MHPHS will later add "national" in its name in 2003.

=== On its present site ===
The high school buildings in capitolio were destroyed during World War II. Because of this, the school temporarily used various facilities such as Casa Real and Mojon Elementary School (Barasoain Memorial Elementary School).

New buildings were built in the 1950s and 60s such as the Marcelo H. Del Pilar Science Centrum (near UNIWIDE). Soon the school will be moved to a bigger campus where it currently stands.

This happened during the time of Governor Ignacio Santiago when the High School was moved to a 10-hectare land in Sta. Isabel (Bagong Bayan) Malolos. The new campus was inaugurated on July 31, 1984, the governor's birthday.

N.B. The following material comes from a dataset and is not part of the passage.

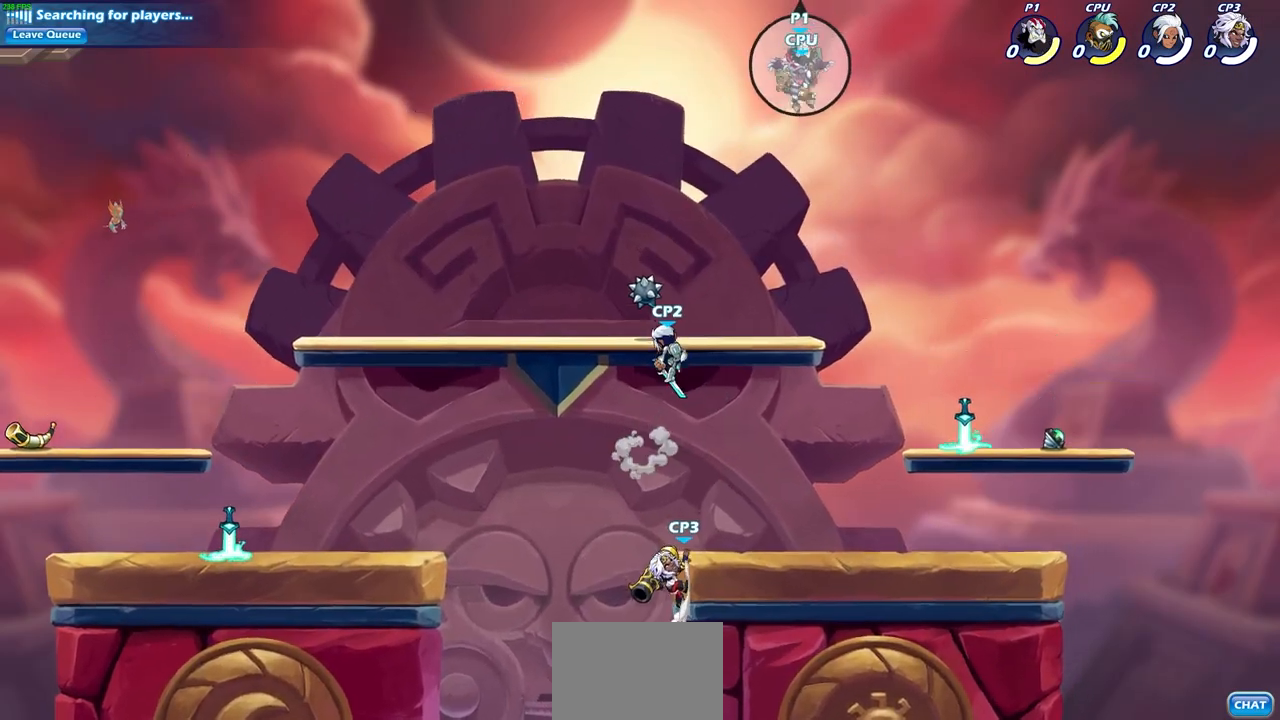
{"buttons": [], "left_stick": "down-left", "right_stick": "center", "events": [[50, "R2", "up"], [250, "left_stick", "down"], [333, "left_stick", "down-left"]]}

== School Hymns: Then and Now ==

=== MHPHS HYMN (version sung up to 2003) ===
Titik ni Moises Simbulan

Musika ni Juliano Velasco

Batis ng aming karunungan

Sa buhay tanging pamatnubay

Layo mang lakbayin, sa ligaya't sakit,

Katapatan namin sa puso't bait.

Sa aming diwa'y nakatanim,

Ang alaalang walang maliw.

Pagsinta'y laging nag-aalab

Sa puso at bait sagisag,

Ang mahal naming Marcelo H. del Pilar.

=== IMNO NG MHPNHS (present hymn) ===
Titik ni Lourdes G. Hipolito

Musika ni Marquez T. Cartel

Pambansang Mataas na

Paaralang Marcelo H. del Pilar

Aming dakilang paaralan

sa amin ay luminang ng ganap

Sa bawat araw laging patnubay

Sa pagbabago ng ating buhay

Ang iyong liwanag, sa ami’y tatanglaw

Tungo sa tagumpay nitong ating buhay

Mananatili sa aming puso

Mga gintong aral na iyong tinuro

Dito nag-uugat ang karunungan

Kakayahang hatid sati’y kaunlaran

Aming dakilang paaralan

Sa amin ay luminang ng ganap.

==Official Publications==
The Republic and Ang Malaya are the official English and Filipino publication of Marcelo H. del Pilar National High School, respectively.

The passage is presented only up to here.